The measure from Reps. Bernie Buescher and Dianne Primavera, D-Broomfield, would also set aside $1.5 million from the state’s tobacco settlement to pay for vaccinations of girls who don’t have health insurance.
“We can end cervical cancer so I don’t understand what we’re waiting for,” said Primavera, who got cervical cancer following treatments for breast cancer.
Buescher said the bill, set for a hearing Thursday, is separate from the one being considered in the Senate.

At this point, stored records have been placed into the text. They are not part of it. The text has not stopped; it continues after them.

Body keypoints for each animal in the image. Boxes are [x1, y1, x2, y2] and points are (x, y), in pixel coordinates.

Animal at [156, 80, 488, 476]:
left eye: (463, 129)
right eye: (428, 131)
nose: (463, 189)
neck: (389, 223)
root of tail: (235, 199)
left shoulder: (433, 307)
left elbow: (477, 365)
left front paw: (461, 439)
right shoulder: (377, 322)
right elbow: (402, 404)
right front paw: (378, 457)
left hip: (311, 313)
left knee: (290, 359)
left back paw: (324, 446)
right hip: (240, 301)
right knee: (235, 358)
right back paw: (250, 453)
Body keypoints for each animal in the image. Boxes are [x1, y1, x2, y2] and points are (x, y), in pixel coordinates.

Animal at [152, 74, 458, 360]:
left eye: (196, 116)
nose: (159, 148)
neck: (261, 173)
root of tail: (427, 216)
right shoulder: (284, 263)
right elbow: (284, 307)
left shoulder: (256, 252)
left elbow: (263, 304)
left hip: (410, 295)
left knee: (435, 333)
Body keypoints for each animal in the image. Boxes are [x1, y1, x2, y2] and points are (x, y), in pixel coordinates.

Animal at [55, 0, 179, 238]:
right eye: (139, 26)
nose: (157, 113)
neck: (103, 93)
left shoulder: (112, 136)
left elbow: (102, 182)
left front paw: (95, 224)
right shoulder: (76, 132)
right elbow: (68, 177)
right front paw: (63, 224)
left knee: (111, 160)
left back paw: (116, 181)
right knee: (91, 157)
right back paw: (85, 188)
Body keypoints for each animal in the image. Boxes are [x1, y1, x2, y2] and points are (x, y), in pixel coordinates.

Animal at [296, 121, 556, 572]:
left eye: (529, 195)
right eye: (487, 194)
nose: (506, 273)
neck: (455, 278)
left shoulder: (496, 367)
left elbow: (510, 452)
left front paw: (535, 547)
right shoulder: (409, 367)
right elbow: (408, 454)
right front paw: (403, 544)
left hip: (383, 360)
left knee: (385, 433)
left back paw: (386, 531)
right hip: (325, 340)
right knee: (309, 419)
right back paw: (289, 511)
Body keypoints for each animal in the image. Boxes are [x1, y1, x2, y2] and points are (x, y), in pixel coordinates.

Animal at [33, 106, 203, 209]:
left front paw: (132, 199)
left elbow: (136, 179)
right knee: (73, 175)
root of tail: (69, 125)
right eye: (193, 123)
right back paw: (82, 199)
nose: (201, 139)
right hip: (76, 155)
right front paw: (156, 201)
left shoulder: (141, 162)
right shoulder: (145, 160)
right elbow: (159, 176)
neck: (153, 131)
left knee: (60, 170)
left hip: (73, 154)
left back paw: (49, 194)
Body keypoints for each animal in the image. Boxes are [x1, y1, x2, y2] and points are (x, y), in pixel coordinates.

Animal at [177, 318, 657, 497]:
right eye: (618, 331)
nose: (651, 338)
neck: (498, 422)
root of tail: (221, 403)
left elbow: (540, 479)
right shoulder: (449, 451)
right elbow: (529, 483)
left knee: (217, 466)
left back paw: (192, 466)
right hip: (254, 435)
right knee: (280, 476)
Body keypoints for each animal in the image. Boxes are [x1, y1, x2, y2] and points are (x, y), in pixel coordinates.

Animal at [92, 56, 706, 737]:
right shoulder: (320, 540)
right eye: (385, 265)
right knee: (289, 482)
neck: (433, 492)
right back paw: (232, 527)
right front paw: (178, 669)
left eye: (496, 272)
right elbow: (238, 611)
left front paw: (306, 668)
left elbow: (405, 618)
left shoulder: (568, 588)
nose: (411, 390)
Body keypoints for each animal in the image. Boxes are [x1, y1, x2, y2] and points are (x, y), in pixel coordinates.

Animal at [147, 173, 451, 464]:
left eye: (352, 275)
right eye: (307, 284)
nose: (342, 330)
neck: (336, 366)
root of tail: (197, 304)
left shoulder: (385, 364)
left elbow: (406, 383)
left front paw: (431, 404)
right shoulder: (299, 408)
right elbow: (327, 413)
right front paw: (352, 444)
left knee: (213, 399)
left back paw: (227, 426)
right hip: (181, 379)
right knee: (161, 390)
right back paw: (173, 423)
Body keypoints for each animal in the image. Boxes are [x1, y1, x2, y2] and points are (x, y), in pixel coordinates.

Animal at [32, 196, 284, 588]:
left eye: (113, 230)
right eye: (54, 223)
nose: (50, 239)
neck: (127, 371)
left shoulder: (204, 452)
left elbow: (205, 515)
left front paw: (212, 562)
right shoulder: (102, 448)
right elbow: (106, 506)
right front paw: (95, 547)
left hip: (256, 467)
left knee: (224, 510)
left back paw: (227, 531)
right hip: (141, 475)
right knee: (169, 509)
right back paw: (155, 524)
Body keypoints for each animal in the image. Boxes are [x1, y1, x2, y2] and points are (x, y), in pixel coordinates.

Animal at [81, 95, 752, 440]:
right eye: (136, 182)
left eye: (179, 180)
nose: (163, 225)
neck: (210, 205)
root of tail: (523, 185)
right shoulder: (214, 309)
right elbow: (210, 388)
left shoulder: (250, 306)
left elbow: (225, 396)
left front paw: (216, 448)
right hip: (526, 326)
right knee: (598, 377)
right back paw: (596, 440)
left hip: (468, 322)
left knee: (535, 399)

He said he got the idea from talking to his daughter, a medical student, who had worked with women with cervical cancer, and said he has not been working with the vaccine maker Merck & Co.
The Senate measure would require doctors to tell parents of about the availability of the vaccine that prevents infections from two strains of the sexually transmitted human papilloma virus, or HPV, which causes cervical cancer. Under the current version, girls entering the sixth grade would have to show their school proof that they have been vaccinated or that their parents signed a form rejecting it. However, lawmakers are considering changing it so that information would be kept private.
Merck had lobbied for the Senate bill and other similar bills in other states until last month, when it suspended its national lobbying effort following criticism from parents and medical groups.
Maybe more testing needs to be done on this vaccine before it becomes mandatory.